Well designed business services must exhibit a number of characteristics that describe the service being offered sufficiently well for the service consumer(s) to clearly understand the service and hence to want to make use them.
On the business level, contracts and service level agreements that put the service in the proper context are very important as they cover not only the function(s) that will be performed but also the non-functional terms and conditions to which the consumer and provider have agreed.
There are several business processes that can be identified in the context of air traffic management. Some are related to the aircraft themselves (e.g. turn-round), others concern the passengers and their baggage. These and all other business processes require specific services to progress and complete in accordance with the business objectives of the process owner. Cleaning and refuelling of the aircraft, passenger check-in, security checking, etc. are just a few examples of the business services that need to be provided in order to achieve the objective, in this case a timely and safe departure.

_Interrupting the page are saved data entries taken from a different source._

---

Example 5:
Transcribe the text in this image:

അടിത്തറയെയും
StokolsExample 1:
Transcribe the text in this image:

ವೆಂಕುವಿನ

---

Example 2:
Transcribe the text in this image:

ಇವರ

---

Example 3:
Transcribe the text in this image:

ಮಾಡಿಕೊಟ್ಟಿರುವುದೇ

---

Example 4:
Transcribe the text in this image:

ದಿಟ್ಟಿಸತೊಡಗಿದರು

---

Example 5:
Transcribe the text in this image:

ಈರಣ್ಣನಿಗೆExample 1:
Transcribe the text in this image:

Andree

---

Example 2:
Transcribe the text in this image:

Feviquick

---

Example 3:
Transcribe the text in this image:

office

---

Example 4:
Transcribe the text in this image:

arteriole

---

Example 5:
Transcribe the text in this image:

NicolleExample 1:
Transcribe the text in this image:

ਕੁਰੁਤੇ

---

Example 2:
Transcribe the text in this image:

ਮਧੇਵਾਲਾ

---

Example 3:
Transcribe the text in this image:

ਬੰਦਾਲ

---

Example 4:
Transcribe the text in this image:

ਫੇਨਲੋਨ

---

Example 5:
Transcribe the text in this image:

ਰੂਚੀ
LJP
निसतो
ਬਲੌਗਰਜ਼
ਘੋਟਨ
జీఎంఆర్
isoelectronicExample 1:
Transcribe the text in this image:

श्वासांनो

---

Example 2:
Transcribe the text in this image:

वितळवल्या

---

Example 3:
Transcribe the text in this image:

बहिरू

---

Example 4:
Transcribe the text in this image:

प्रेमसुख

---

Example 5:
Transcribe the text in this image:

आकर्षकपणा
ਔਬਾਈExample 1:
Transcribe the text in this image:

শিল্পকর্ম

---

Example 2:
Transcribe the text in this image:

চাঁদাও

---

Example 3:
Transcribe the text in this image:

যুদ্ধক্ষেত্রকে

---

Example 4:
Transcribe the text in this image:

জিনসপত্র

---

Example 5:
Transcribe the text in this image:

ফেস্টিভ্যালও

When viewed on an enterprise level, a given service once defined is often reusable across the enterprise where identical or similar processes are found, resulting in a major potential for cost saving.

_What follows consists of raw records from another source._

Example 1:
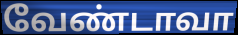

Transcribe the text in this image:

வேண்டாவா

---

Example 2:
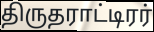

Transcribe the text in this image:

திருதராட்டிரர்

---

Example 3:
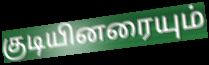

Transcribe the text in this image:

குடியினரையும்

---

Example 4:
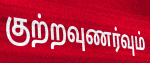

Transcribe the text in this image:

குற்றவுணர்வும்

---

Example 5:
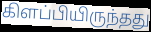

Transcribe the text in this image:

கிளப்பியிருந்தது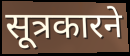
सूत्रकारने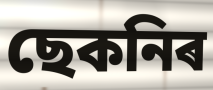
ছেকনিৰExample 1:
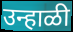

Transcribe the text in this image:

उन्हाळी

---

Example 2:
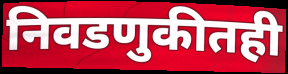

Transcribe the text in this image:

निवडणुकीतही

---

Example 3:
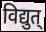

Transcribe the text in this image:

विद्युत्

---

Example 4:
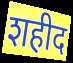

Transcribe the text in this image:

शहीद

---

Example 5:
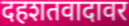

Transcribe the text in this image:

दहशतवादावर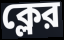
ক্লের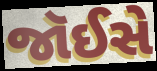
જૉઈસે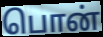
பொன்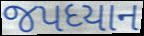
જપધ્યાન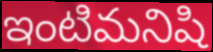
ఇంటిమనిషి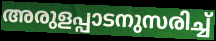
അരുളപ്പാടനുസരിച്ച്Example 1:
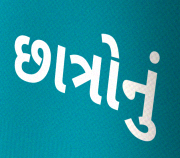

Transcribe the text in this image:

છાત્રોનું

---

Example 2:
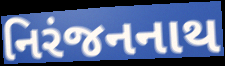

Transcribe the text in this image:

નિરંજનનાથ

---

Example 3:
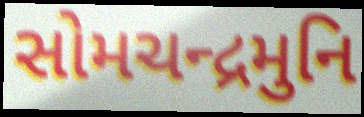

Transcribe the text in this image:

સોમચન્દ્રમુનિ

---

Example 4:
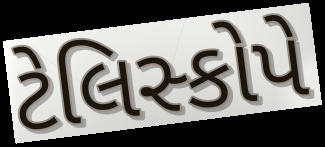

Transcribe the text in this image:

ટેલિસ્કોપે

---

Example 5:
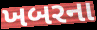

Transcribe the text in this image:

ખબરનાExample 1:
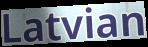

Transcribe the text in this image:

Latvian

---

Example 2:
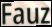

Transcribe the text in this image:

Fauz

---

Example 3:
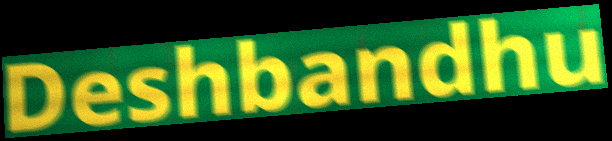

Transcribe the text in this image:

Deshbandhu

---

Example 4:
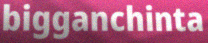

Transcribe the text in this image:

bigganchinta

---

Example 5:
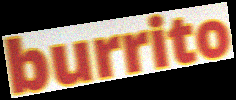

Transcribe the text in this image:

burrito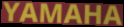
YAMAHA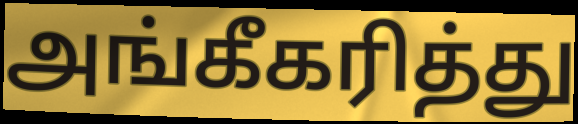
அங்கீகரித்து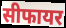
सीफायर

The services so defined will then set the requirements for the underlying IT support.
The effects of net-centric integration
The term “integration” is often associated with “centralization” and the elimination/rationalisation of facilities. While from an economic perspective integration may indeed mean all of the above, net-centric integration is about empowering better decision making through the creation of the complex, networked community of people, devices, information and services that generate benefits to all members of the community without necessarily changing the mapping (nature, number and location) of the community members.
At the same time, net-centric integration enables superior business agility and flexibility so that community members may evolve and change (drop out or new ones come in) in response to the changing needs of the users of the system concerned.

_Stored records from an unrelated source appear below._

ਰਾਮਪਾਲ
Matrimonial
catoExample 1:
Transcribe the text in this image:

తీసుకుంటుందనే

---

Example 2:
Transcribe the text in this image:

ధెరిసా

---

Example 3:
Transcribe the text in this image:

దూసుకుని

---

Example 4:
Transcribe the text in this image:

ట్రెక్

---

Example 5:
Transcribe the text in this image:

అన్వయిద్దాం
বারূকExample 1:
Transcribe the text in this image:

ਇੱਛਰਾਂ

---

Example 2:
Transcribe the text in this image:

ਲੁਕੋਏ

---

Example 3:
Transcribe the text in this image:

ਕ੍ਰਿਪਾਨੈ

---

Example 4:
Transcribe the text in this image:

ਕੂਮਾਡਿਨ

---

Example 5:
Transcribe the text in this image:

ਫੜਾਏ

In the net-centric context it is not integration as such that changes the enterprise landscape. Such changes, if any, are the result of the economic imperatives that need to be met and which can now be met based on the improved business agility.
The end-user aspects of net-centric operations
One of the less understood aspects of traditional decision making is that it is not really possible to realise when decisions are based on less then full and/or correct information. The garbage in/garbage out principle applies also to the decision making process. At the same time, the effects of less than good decisions may not be immediately visible. In many cases, poor decisions will affect the efficiency of the overall operation without the negative effects even being traceable to individual decisions. So, while everyone may be doing their very best, the result may still be far short of the quality that would be otherwise achievable.